Effetti del Jobs Act tra assunzioni e propaganda.
Da qualche giorno sui media si discute trionfalmente delle richieste di assunzioni con gli sgravi concessi dalla legge di stabilità. I consulenti del lavoro censiscono 250.000 assunzioni a tempo indeterminato nei primi mesi del 2015, mentre l’Inps ha informato che solo tra l’1 e il 20 febbraio sono giunte 76.000 richieste di decontribuzione.
Si tratta della più classiche delle “non notizie”. Che, però, nell’attuale clima di propaganda assurgono a dignità di scoop, ovviamente allo scopo di dimostrare che le riforme del lavoro operate dal Governo sono efficaci e siamo in presenza del rilancio acclarato dell’occupazione.
Il problema è che, tuttavia, il passaggio dalla propaganda alla realtà è sempre brusco. Noi, ovviamente, auspichiamo che l’economia sia effettivamente in rampa di lancio e con essa l’occupazione. Ma, considerazioni meno entusiastiche si impongono.
Torniamo alla non notizia. Perchè ci si dovrebbe stupire e urlare al trionfo se datori di lavoro si limitano a sfruttare l’opportunità di assumere giovandosi delle sovvenzioni (che tali sono) concesse dalla legge? La notizia vera sarebbe se gli imprenditori non si avvalessero degli sgravi.
Si dirà, allora, che è largamente positivo il dato delle 275.000 assunzioni a tempo indeterminato nei primi mesi 2015. Ma, anche questo dato non porta particolari emozioni, sapendo che i dati raccolti annualmente dal sistema delle Comunicazioni Obbligatorie ci informano che nel primo trimestre di ogni anno le assunzioni a tempo indeterminato sono circa 500 mila; solo nel 2014, anno di profondissima crisi, si fermarono a 435 mila.
Quindi, le 275 mila assunzioni sarebbero indice di aumento dell’occupazione solo se fossero aggiuntive alle “normali” 500 mila? Non proprio. In totale, le assunzioni dei primi trimestri degli ultimi anni, come emerge sempre dai dati delle Comunicazioni Obbligatorie, sono circa 1,8 milioni, contando anche quelle a tempo determinato.

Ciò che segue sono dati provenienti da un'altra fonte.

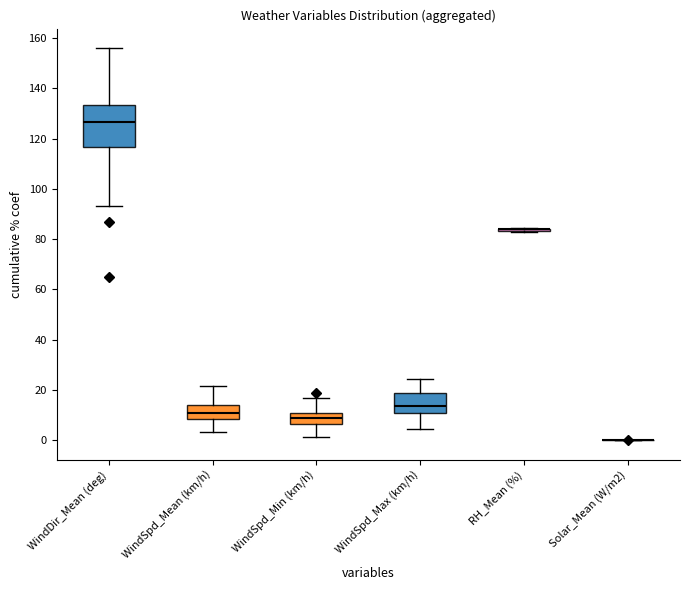

Rank the series at 33 from lowest to highest value.

Solar_Mean (W/m2), WindSpd_Min (km/h), WindSpd_Mean (km/h), WindSpd_Max (km/h), RH_Mean (%), WindDir_Mean (deg)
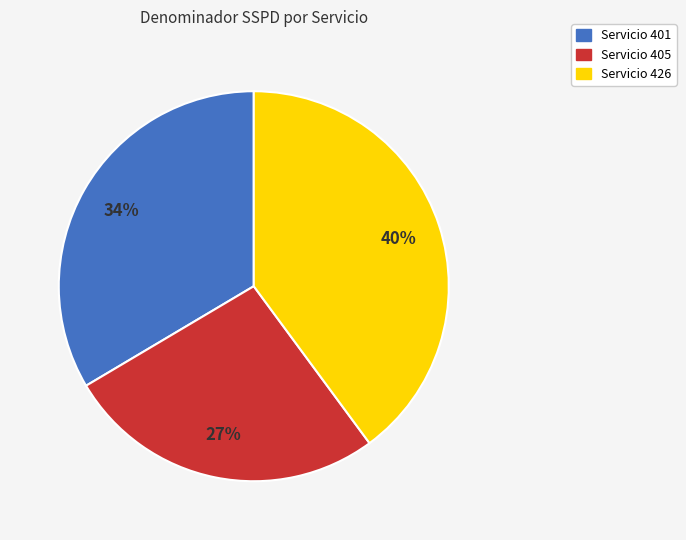

What is the ratio of the value at Servicio 405 to the value at Servicio 426?

0.7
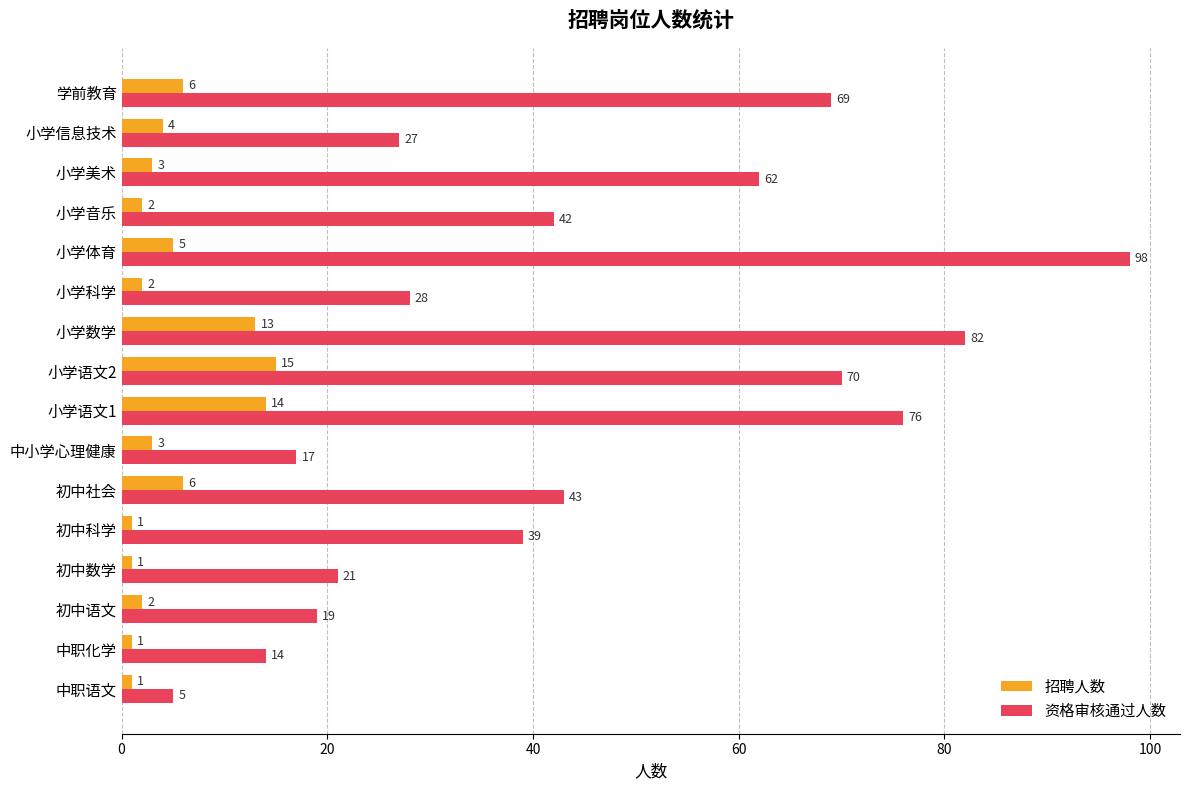

The 招聘人数 series shows 2 at 小学音乐. True or false?

True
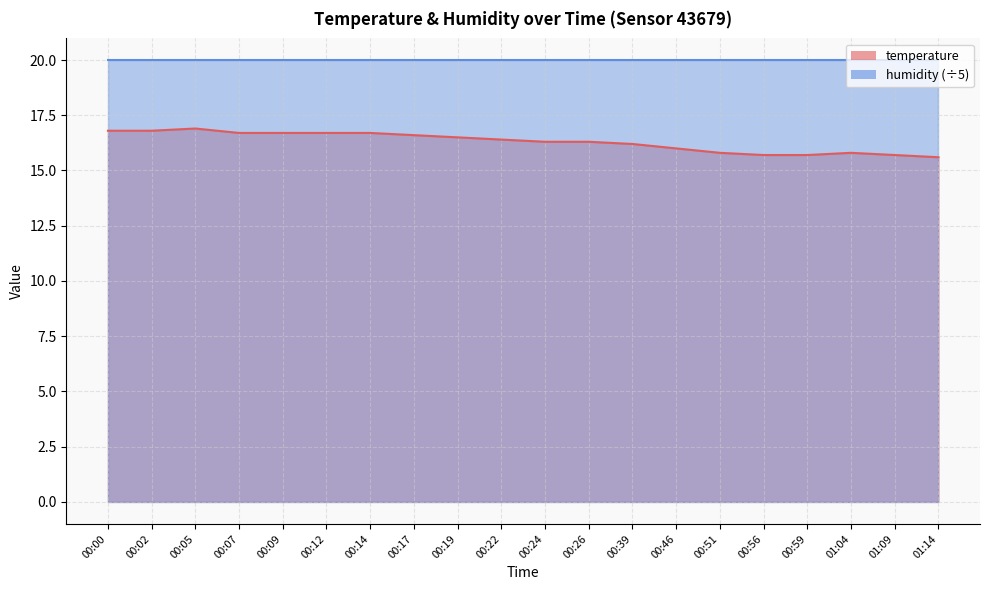

What is the smallest value displayed?

15.6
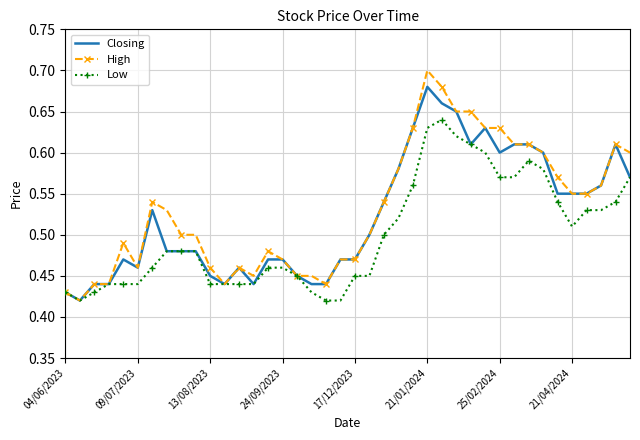

Which series has the largest range (max minus min)?

High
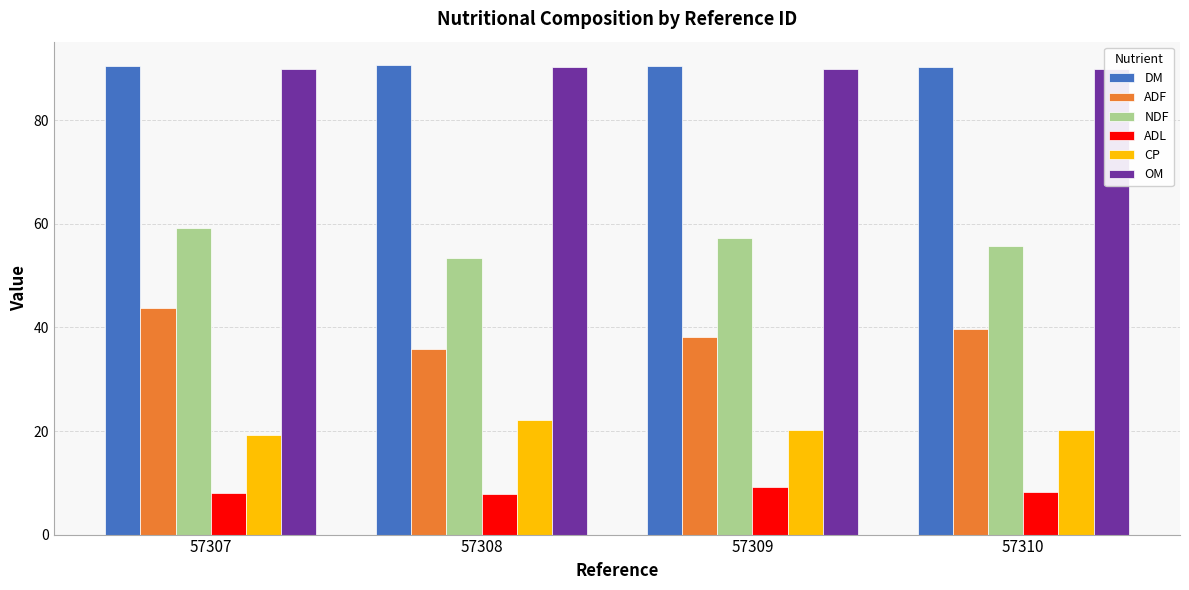

Which series has the largest total across all categories?

DM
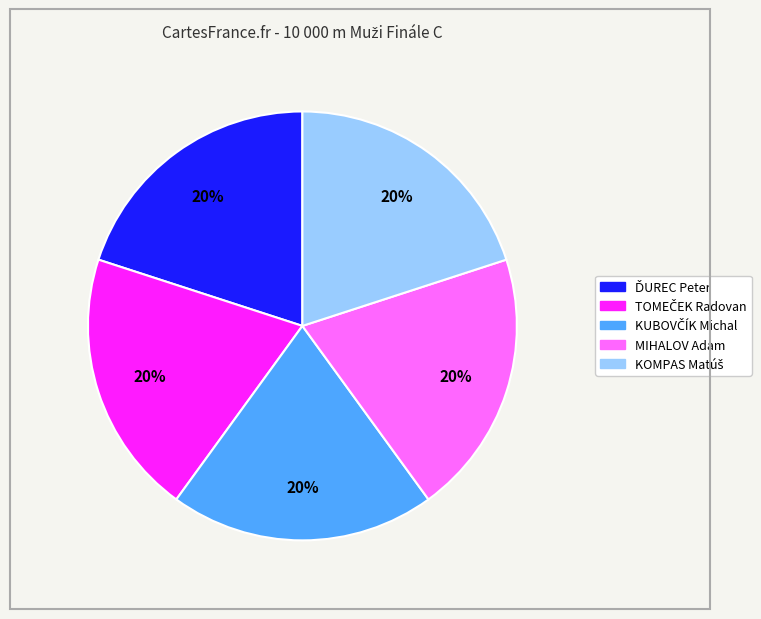

Is there any slice that represents more than half of the pie?

No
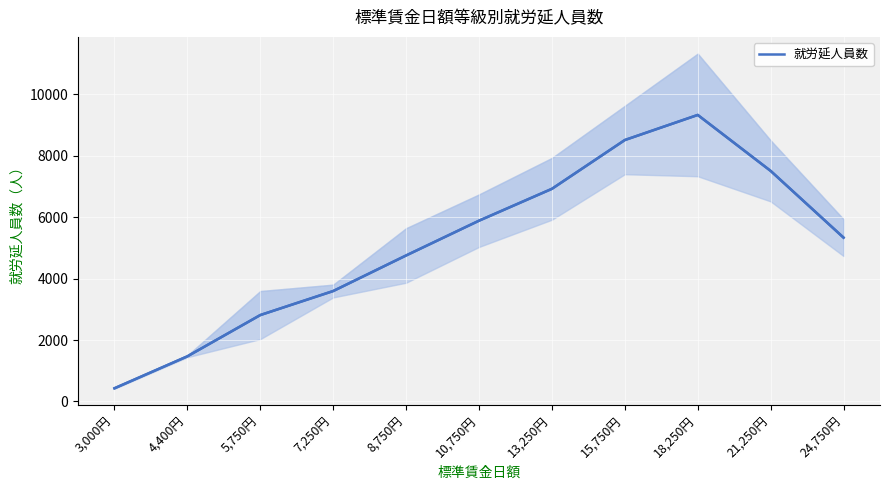

What is the sum of all values?

56574.0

In sostanza, lo Stato avrebbe impiegato ingenti risorse per sgravare il costo di assunzioni che le aziende avrebbero comunque effettuato. L’unico piccolo vantaggio sarebbe l’eventuale effetto sostituzione: un po’ più di contratti a tempo indeterminato al posto di altrettanti a tempo determinato.
Parlare di effetti del Jobs Act sulla crescita dell’occupazione, visto che è in vigore da pochissimi giorni, non ha alcun senso. Occorre aspettare ancora i dati delle Comunicazioni Obbligatorie del primo trimestre 2015 e almeno 6 mesi di assestamento della riforma, per verificare se i toni trionfalistici hanno fondamento.